Single Nanotube Becomes World's Smallest Radio

Invisible Pink Unicorn writes "Researchers at the National Science Foundation have utilized a single carbon nanotube to perform all the functions of a standard radio, acting as an antenna, tunable filter, amplifier, and demodulator. They were then able to tune in a radio signal generated in the room and play it back through an attached speaker. The device is functional across a bandwidth widely used for commercial radio. From the NSF: 'The source content for the first laboratory test of the radio was "Layla," by Derek and the Dominos, followed soon after by "Good Vibrations" by the Beach Boys.'"

Journal abstract and Project page

[InvisblePinkUnicorn]

Their project page has videos, simulations, and audio playback samples: NSF Nanotube Radio

Here is their journal abstract:

"We have constructed a fully functional, fully integrated radio receiver from a single carbon nanotube. The nanotube serves simultaneously as all essential components of a radio: antenna, tunable band-pass filter, amplifier, and demodulator. A direct current voltage source, as supplied by a battery, powers the radio. Using carrier waves in the commercially relevant 40-400 MHz range and both frequency and amplitude modulation techniques, we demonstrate successful music and voice reception."

Going full circle

[sm62704]

In the 19th century they had pocket watches. Then watches got small enough to strap on your wrist. Then we got cell phones, threw away our wristwatches and put the phone in a pocket.

In the 19 century we had vacuum tubes. In the mid 20th century these were replaced by semiconductors, which were smaller and less bulky. Now we're back to tubes again, and the TFA sounds like these are kind of nano vacuum tubes, only without the vacuum.

The nanotube radio is likely like these geek toys nerds have been building since the early 1900s. All you need to build one is a diode, some wire, a piece of wood, and headphones to listen to it with. They used to call these things "catwhisker radios", the "cat whisker" being the diode.

-mcgrew

Clearly, you're misinformed

[PhysSurfer]

Your tuning fork analogy is valid, but you need to remember that it is a nanometer sized tuning fork that vibrates in response to EM waves, not sound waves, and serves as a field emitter. Good luck doing that with any other material. In addition, they were not using a "specially" tuned receiver to pick up the movement - the movement is detected through the resulting modulation of the Field Emission Current, which is especially sensitive to the location of the end of the nanotube. The only tuning involved is through a DC field that changes the tension on the nanotube, which in turn changes its resonant frequency. This is a good thing, because it means you can change the channel on the resulting radio. It's novel and exciting research because the "tuning fork" is on the nanometer scale.
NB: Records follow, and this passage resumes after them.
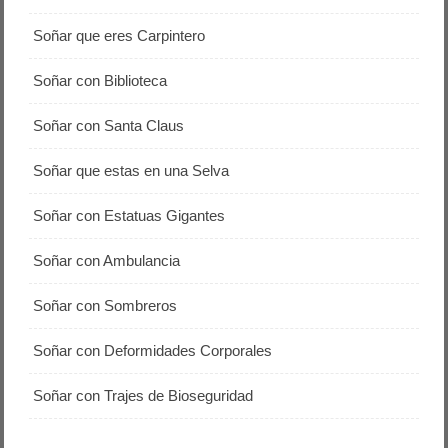
Soñar que eres Carpintero
Soñar con Biblioteca
Soñar con Santa Claus
Soñar que estas en una Selva
Soñar con Estatuas Gigantes
Soñar con Ambulancia
Soñar con Sombreros
Soñar con Deformidades Corporales
Soñar con Trajes de Bioseguridad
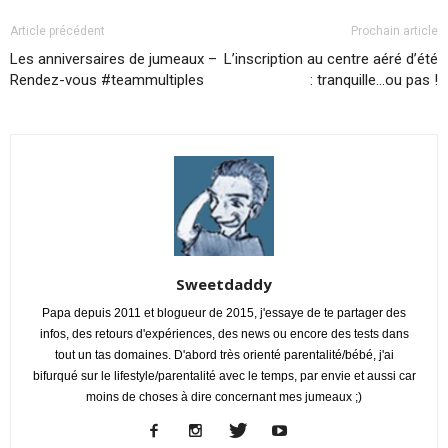
Article précédent
Prochain article
Les anniversaires de jumeaux –
L’inscription au centre aéré d’été
Rendez-vous #teammultiples
: tranquille…ou pas !
Sweetdaddy
Papa depuis 2011 et blogueur de 2015, j'essaye de te partager des
infos, des retours d'expériences, des news ou encore des tests dans
tout un tas domaines. D'abord très orienté parentalité/bébé, j'ai
bifurqué sur le lifestyle/parentalité avec le temps, par envie et aussi car
moins de choses à dire concernant mes jumeaux ;)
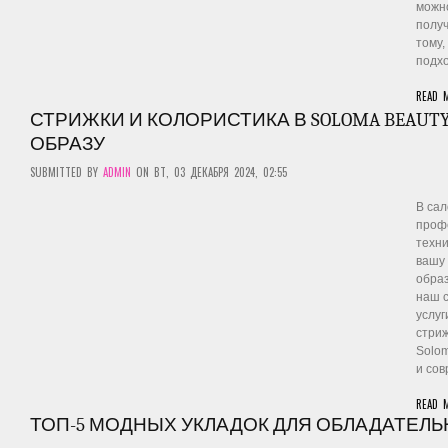
можн
получ
тому,
подх
READ 
СТРИЖКИ И КОЛОРИСТИКА В SOLOMA BEAUT
ОБРАЗУ
SUBMITTED BY
ADMIN
ON ВТ, 03 ДЕКАБРЯ 2024, 02:55
В сал
проф
техни
вашу 
обра
наш 
услуг
стриж
Solom
и со
READ 
ТОП-5 МОДНЫХ УКЛАДОК ДЛЯ ОБЛАДАТЕЛ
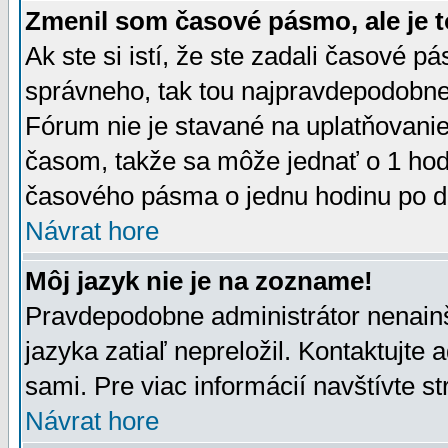
Zmenil som časové pásmo, ale je t
Ak ste si istí, že ste zadali časové p
správneho, tak tou najpravdepodobnej
Fórum nie je stavané na uplatňovani
časom, takže sa môže jednať o 1 hod
časového pásma o jednu hodinu po do
Návrat hore
Môj jazyk nie je na zozname!
Pravdepodobne administrátor nenainšt
jazyka zatiaľ nepreložil. Kontaktujte 
sami. Pre viac informácií navštívte s
Návrat hore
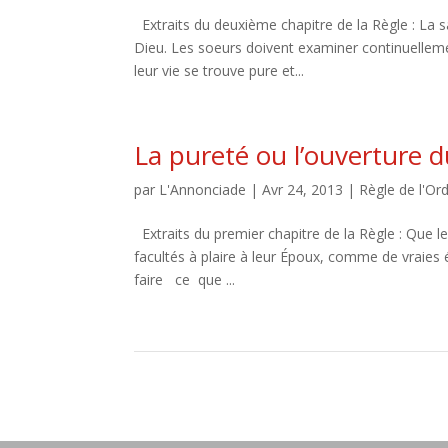
Extraits du deuxième chapitre de la Règle : La 
Dieu. Les soeurs doivent examiner continuelleme
leur vie se trouve pure et...
La pureté ou l’ouverture 
par
L'Annonciade
|
Avr 24, 2013
|
Règle de l'Or
Extraits du premier chapitre de la Règle : Que l
facultés à plaire à leur Époux, comme de vraies 
faire ce que ...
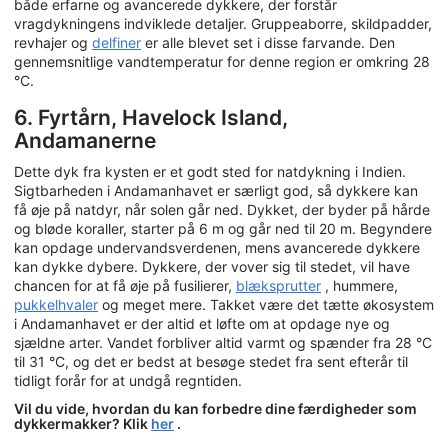
både erfarne og avancerede dykkere, der forstår
vragdykningens indviklede detaljer. Gruppeaborre, skildpadder,
revhajer og
delfiner
er alle blevet set i disse farvande. Den
gennemsnitlige vandtemperatur for denne region er omkring 28
°C.
6. Fyrtårn, Havelock Island,
Andamanerne
Dette dyk fra kysten er et godt sted for natdykning i Indien.
Sigtbarheden i Andamanhavet er særligt god, så dykkere kan
få øje på natdyr, når solen går ned. Dykket, der byder på hårde
og bløde koraller, starter på 6 m og går ned til 20 m. Begyndere
kan opdage undervandsverdenen, mens avancerede dykkere
kan dykke dybere. Dykkere, der vover sig til stedet, vil have
chancen for at få øje på fusilierer,
blæksprutter
, hummere,
pukkelhvaler
og meget mere. Takket være det tætte økosystem
i Andamanhavet er der altid et løfte om at opdage nye og
sjældne arter. Vandet forbliver altid varmt og spænder fra 28 °C
til 31 °C, og det er bedst at besøge stedet fra sent efterår til
tidligt forår for at undgå regntiden.
Vil du vide, hvordan du kan forbedre dine færdigheder som
dykkermakker? Klik
her
.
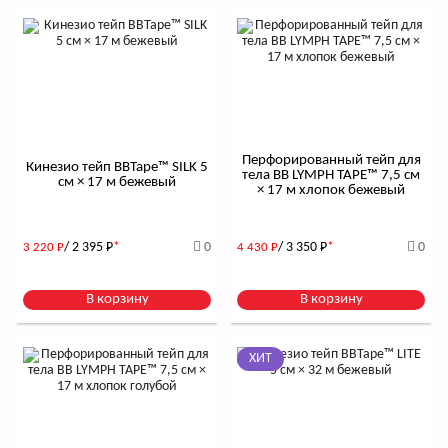
Перфорированный тейп для
Кинезио тейп BBTape™ SILK 5
тела BB LYMPH TAPE™ 7,5 см
см × 17 м бежевый
× 17 м хлопок бежевый
/ 2 395
Р
*
0
/ 3 350
Р
*
0
3 220
Р
4 430
Р
В корзину
В корзину
ХИТ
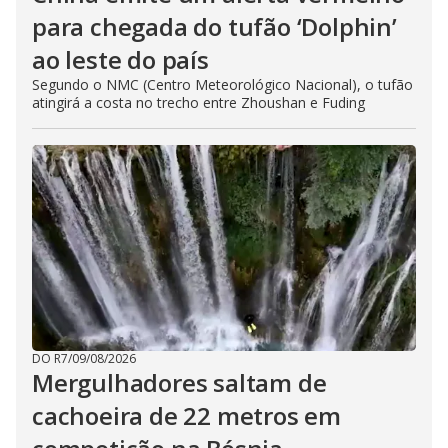
para chegada do tufão ‘Dolphin’
ao leste do país
Segundo o NMC (Centro Meteorológico Nacional), o tufão
atingirá a costa no trecho entre Zhoushan e Fuding
DO R7
/
09/08/2026
Mergulhadores ​​saltam de
cachoeira de 22 metros em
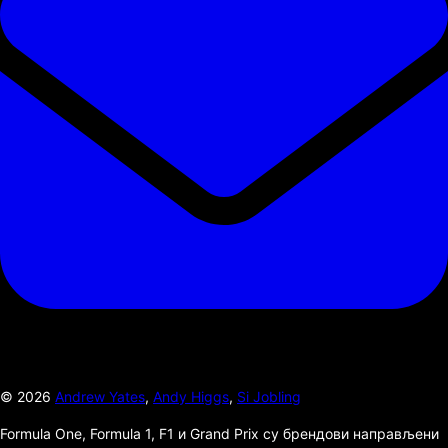
©
2026
Andrew Yates
,
Andy Higgs
,
Si Jobling
Formula One, Formula 1, F1 и Grand Prix су брендови направљени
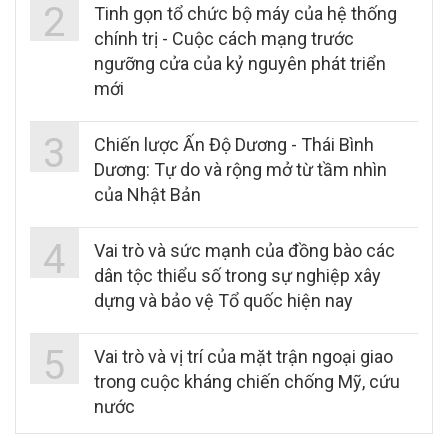
2
Tinh gọn tổ chức bộ máy của hệ thống
chính trị - Cuộc cách mạng trước
ngưỡng cửa của kỷ nguyên phát triển
mới
3
Chiến lược Ấn Độ Dương - Thái Bình
Dương: Tự do và rộng mở từ tầm nhìn
của Nhật Bản
4
Vai trò và sức mạnh của đồng bào các
dân tộc thiểu số trong sự nghiệp xây
dựng và bảo vệ Tổ quốc hiện nay
5
Vai trò và vị trí của mặt trận ngoại giao
trong cuộc kháng chiến chống Mỹ, cứu
nước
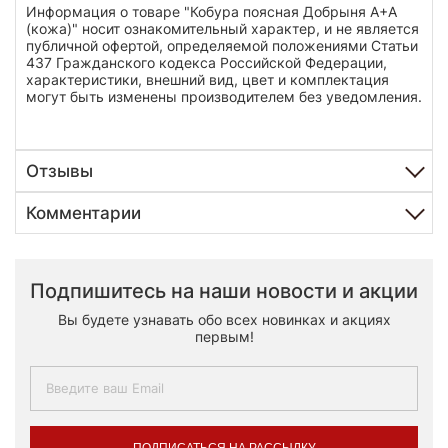
Информация о товаре "Кобура поясная Добрыня А+А
(кожа)" носит ознакомительный характер, и не является
публичной офертой, определяемой положениями Статьи
437 Гражданского кодекса Российской Федерации,
характеристики, внешний вид, цвет и комплектация
могут быть изменены производителем без уведомления.
Отзывы
Комментарии
Подпишитесь на наши новости и акции
Вы будете узнавать обо всех новинках и акциях
первым!
ПОДПИСАТЬСЯ НА РАССЫЛКУ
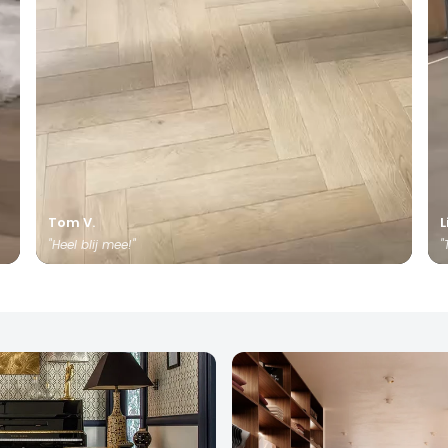
Tom V.
L
"Heel blij mee!"
"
Mounting the nanotube in the TEM and observing its vibration is hardly trivial.

Re:Tubes vs. Transistors

[murderlegendre]

Not to go too far OT with this, but.. there is much more to the "tubes vs. transistors" thing, than the sonic performance of a given tube vs. a given transistor. This is one area where the /. membership is willfully ignorant..

Spend a little time learning about the design differences between complete tube and transistor circuits, and you'll soon discover that tube circuits allow the designer to select passive components which offer greater sonic advantage than the passive components populating a typical transistor circuit. Here are a couple of clues to get you started: high impedances, low current densities.

Even if all tubes sounded exactly the same as all transistors (which they do not, this is objective fact) the tube-based circuits would still offer design advantages.